Friday, April 25, 2014

Thoughtful risings

Mornings can sometimes blend into each other in our memories. They are, after all, ritualised phases of our days with the habits that we've acquired to successfully clear the sleep from our eyes, much of a muchness. I'm a very regular waker - I usually boast that I never need an alarm clock because I'll get up about the same time every day. And my Chinese risings follow a fairly strict yet unoriginal schedule: coffee, e-mail and then some sort of reading and a late breakfast. 

The wake-ups I can remember specifically in my life are few but they are there. They aren't marked by things that happen usually but by things I'm thinking about that cause me to stir much before the body clock is otherwise set to ring, thoughtful risings. Today is one of those mornings. A previous blog about Xiaogang park is one of those too. (Probably more than one blo post.) I can remember a thoughtful rising like this in Taiwan.  

(Actually I can remember a lot of tramping mornings, too, but they are a class of their own with their own distinct quality, but at the same time with similarities to this kinds of wake-up, one of which I can hear right now: birds, even in Guangzhou, audible from the 26th floor.) 

This morning it was thoughts of a more logistical nature that caused me to stir, or at least render me incapable of returning to blessed sleep. The unknown of residence visa processing times, of human psychology and biology, of finance and fate were on my mind. Uncertainty is that demon that not only steals sleep from the front end of your rest but can deduct it from the end too.

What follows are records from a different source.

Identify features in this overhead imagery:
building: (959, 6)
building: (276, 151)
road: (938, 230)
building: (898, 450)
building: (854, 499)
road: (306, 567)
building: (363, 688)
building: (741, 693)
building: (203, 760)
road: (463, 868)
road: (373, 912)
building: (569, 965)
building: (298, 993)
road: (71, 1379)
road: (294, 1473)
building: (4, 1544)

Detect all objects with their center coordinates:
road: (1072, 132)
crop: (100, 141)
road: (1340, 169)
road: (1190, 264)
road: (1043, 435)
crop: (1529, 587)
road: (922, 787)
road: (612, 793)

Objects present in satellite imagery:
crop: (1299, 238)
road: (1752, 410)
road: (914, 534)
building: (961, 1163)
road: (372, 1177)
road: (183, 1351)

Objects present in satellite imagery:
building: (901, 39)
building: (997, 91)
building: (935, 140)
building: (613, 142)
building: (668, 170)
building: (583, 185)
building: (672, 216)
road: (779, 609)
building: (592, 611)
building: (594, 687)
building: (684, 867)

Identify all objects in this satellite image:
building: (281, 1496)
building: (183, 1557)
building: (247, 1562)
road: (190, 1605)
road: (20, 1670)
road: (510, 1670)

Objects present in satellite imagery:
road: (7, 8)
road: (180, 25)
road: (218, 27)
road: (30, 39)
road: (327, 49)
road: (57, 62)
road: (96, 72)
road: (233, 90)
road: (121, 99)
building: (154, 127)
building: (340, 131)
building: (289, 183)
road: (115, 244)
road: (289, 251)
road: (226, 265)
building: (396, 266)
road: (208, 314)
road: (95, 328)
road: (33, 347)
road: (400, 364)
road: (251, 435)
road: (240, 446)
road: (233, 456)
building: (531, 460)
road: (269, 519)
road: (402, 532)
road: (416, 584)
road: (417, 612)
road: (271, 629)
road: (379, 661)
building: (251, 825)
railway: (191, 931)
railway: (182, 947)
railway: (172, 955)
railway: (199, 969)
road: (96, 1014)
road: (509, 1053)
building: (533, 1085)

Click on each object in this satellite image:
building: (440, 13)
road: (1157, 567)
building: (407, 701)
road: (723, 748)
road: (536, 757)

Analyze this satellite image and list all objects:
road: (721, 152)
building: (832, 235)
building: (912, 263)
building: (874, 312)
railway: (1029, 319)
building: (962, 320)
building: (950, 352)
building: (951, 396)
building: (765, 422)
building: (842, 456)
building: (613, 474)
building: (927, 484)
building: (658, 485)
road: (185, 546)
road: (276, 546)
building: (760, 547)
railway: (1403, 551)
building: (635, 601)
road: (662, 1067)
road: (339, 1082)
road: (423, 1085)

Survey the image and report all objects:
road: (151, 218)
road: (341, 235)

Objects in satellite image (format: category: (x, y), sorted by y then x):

I'd always regarded myself though as an early riser. Adult life, especially my life in Guangzhou, has changed that, but it has always been true that I have clearer thought in the early morning. A normal wake-up is good for reading. A thoughtful rising is good for writing. It's a good time for thinking about friends and writing to them. 

I pause between paragraphs and stare outside my half-open sliding doors to the overcast hazy morning and the buildings opposite. And I type to the sounds of birds. Once at our first apartment together, I remember going out on the balcony with a chair and table. A small birds landed on our kumquat tree, pondered for a few moments and then flew away.